Other wind farms, like those in Alameda County, California, have now committed to shutting down their turbines in the winter and replacing their “fast-spinning older models with larger ones that are easier for birds to avoid.” Their efforts have seemingly cut the death of eagles and other birds by 50 percent since 2005.

In other words, investigations are underway and solutions are being pursued. Perhaps not as fast as the word of an eagle’s death can travel through social media, but positive steps are being taken to avoid future accidents.

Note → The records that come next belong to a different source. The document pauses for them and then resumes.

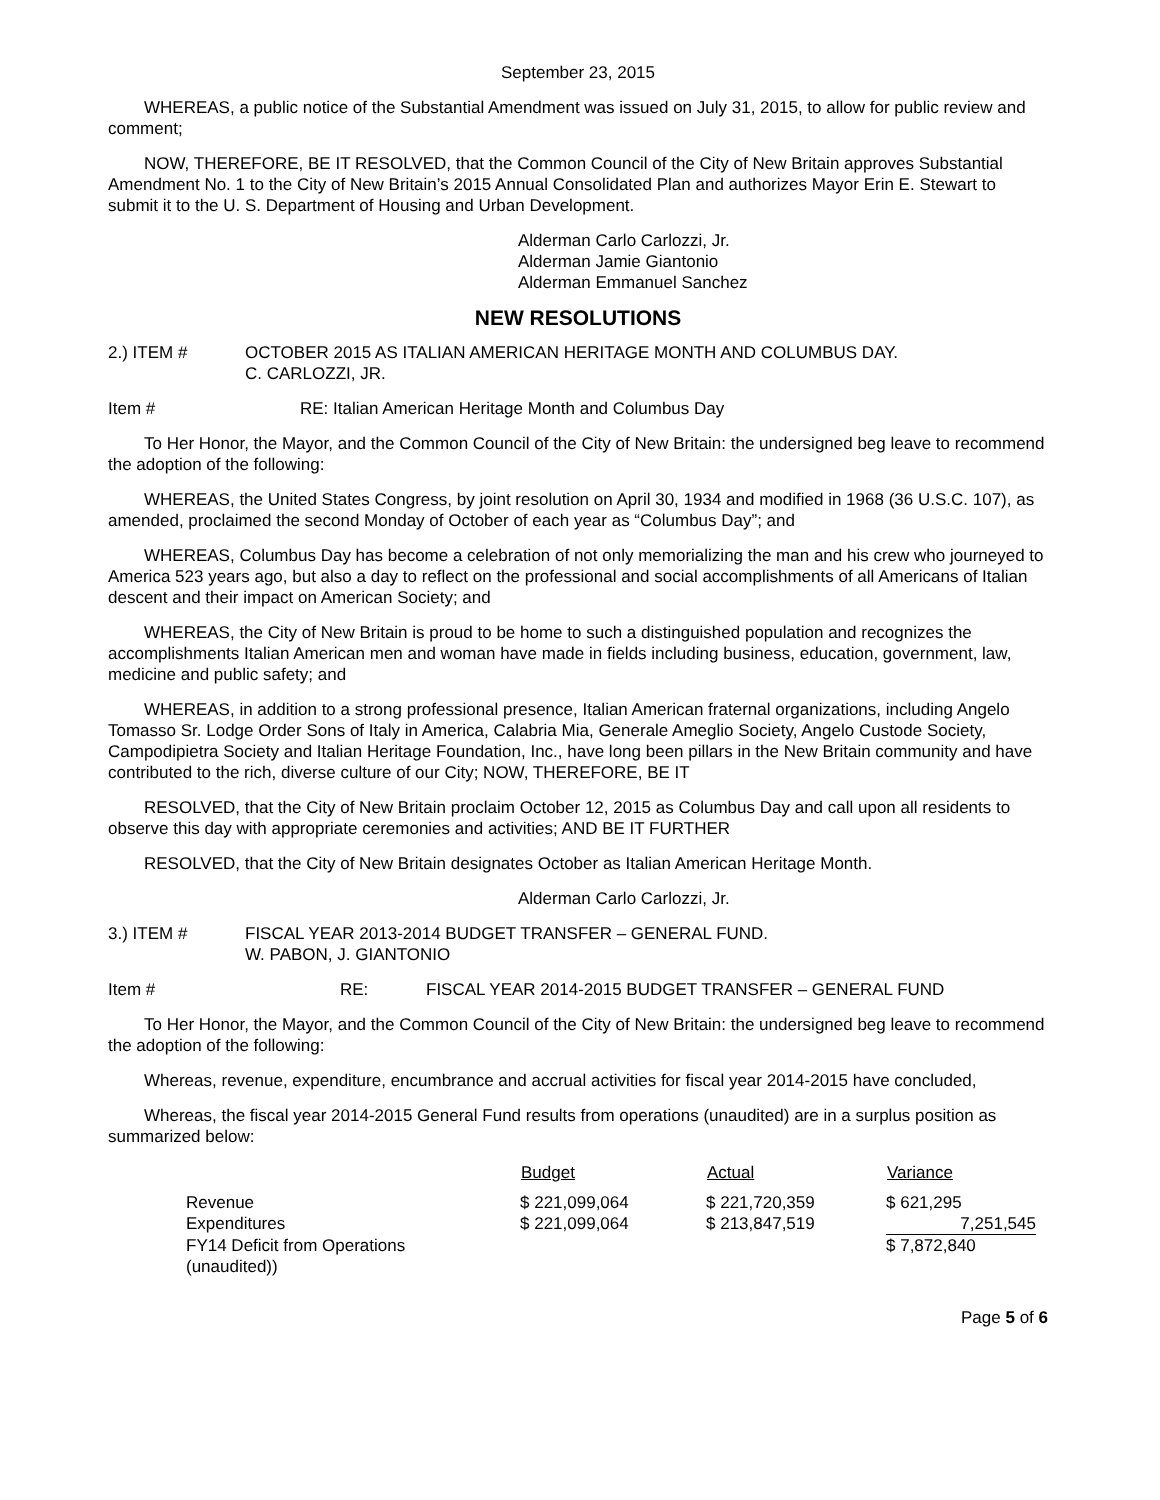September 23, 2015
WHEREAS, a public notice of the Substantial Amendment was issued on July 31, 2015, to allow for public review and comment;
NOW, THEREFORE, BE IT RESOLVED, that the Common Council of the City of New Britain approves Substantial Amendment No. 1 to the City of New Britain’s 2015 Annual Consolidated Plan and authorizes Mayor Erin E. Stewart to submit it to the U. S. Department of Housing and Urban Development.
Alderman Carlo Carlozzi, Jr.
Alderman Jamie Giantonio
Alderman Emmanuel Sanchez
NEW RESOLUTIONS
2.) ITEM # OCTOBER 2015 AS ITALIAN AMERICAN HERITAGE MONTH AND COLUMBUS DAY.
C. CARLOZZI, JR.
Item # RE: Italian American Heritage Month and Columbus Day
To Her Honor, the Mayor, and the Common Council of the City of New Britain: the undersigned beg leave to recommend the adoption of the following:
WHEREAS, the United States Congress, by joint resolution on April 30, 1934 and modified in 1968 (36 U.S.C. 107), as amended, proclaimed the second Monday of October of each year as “Columbus Day”; and
WHEREAS, Columbus Day has become a celebration of not only memorializing the man and his crew who journeyed to America 523 years ago, but also a day to reflect on the professional and social accomplishments of all Americans of Italian descent and their impact on American Society; and
WHEREAS, the City of New Britain is proud to be home to such a distinguished population and recognizes the accomplishments Italian American men and woman have made in fields including business, education, government, law, medicine and public safety; and
WHEREAS, in addition to a strong professional presence, Italian American fraternal organizations, including Angelo Tomasso Sr. Lodge Order Sons of Italy in America, Calabria Mia, Generale Ameglio Society, Angelo Custode Society, Campodipietra Society and Italian Heritage Foundation, Inc., have long been pillars in the New Britain community and have contributed to the rich, diverse culture of our City; NOW, THEREFORE, BE IT
RESOLVED, that the City of New Britain proclaim October 12, 2015 as Columbus Day and call upon all residents to observe this day with appropriate ceremonies and activities; AND BE IT FURTHER
RESOLVED, that the City of New Britain designates October as Italian American Heritage Month.
Alderman Carlo Carlozzi, Jr.
3.) ITEM # FISCAL YEAR 2013-2014 BUDGET TRANSFER – GENERAL FUND.
W. PABON, J. GIANTONIO
Item # RE: FISCAL YEAR 2014-2015 BUDGET TRANSFER – GENERAL FUND
To Her Honor, the Mayor, and the Common Council of the City of New Britain: the undersigned beg leave to recommend the adoption of the following:
Whereas, revenue, expenditure, encumbrance and accrual activities for fiscal year 2014-2015 have concluded,
Whereas, the fiscal year 2014-2015 General Fund results from operations (unaudited) are in a surplus position as summarized below:
| | Budget | Actual | Variance |
| --- | --- | --- | --- |
| Revenue | $ 221,099,064 | $ 221,720,359 | $ 621,295 |
| Expenditures | $ 221,099,064 | $ 213,847,519 | 7,251,545 |
| FY14 Deficit from Operations (unaudited)) | | | $ 7,872,840 |
Page 5 of 6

Retrospectively, some have argued that these companies failed to heed the warnings of local residents and conservationists who knew the farms were being built much too close to the nests and migration paths of these sacred eagles. But more than likely, those warnings lacked the volume they needed in a world of corporate dollars and political expectations.

Activists should take a page out of the Minnesota Public Utilities Commission playbook. Initially, the PUC was on board with the goals of introducing independent energy in their state, giving the New Era Wind Farm sufficient freedom and legal authority to proceed with their energy project. But a “well-organized local opposition” helped to flag the company for lacking any reasonable plan to deal with the impact on eagles in the surrounding area. Their method was to document “the presence of eagles and other wildlife that could be affected.”

It’s never enough to simply be up in arms about the development of a wind farm because of a potential risk that those farms will damage wildlife. Government officials, like the PUC, need evidence and proof that wildlife are, indeed, already on or near these appropriated lands. Their existence on the land, if proven, can often be a sufficient means for thwarting construction.

Another asset, however fickle, is the media. For example, The Baltimore Sun recently used their headlines to become vocal about the challenges to a new Eastern Shore wind project in Somerset County, Maryland. With so many objections flooding in from both the Navy and Federal wildlife biologists, each insisting that the plant would do irreparable damage to the eagles, nests, and migration patterns of birds in the immediate vicinity, the wind farming company has already begun looking elsewhere for more suitable building locations.

Of course, if they are willing, wind farming companies like the one in Maryland are welcome to offer viable solutions for the security of local animals, including the eagle. These kings and queens of the sky are worthy of some serious forethought.

At the end of the day, all energy projects, whether they involve wind, oil, or gas, are bound to have unintended consequences and, at times, collateral damage, despite our best innovations of science and technology. The speed at which these inevitable consequences are addressed by the guilty and held accountable by the law is crucial to avoiding an environmental double standard.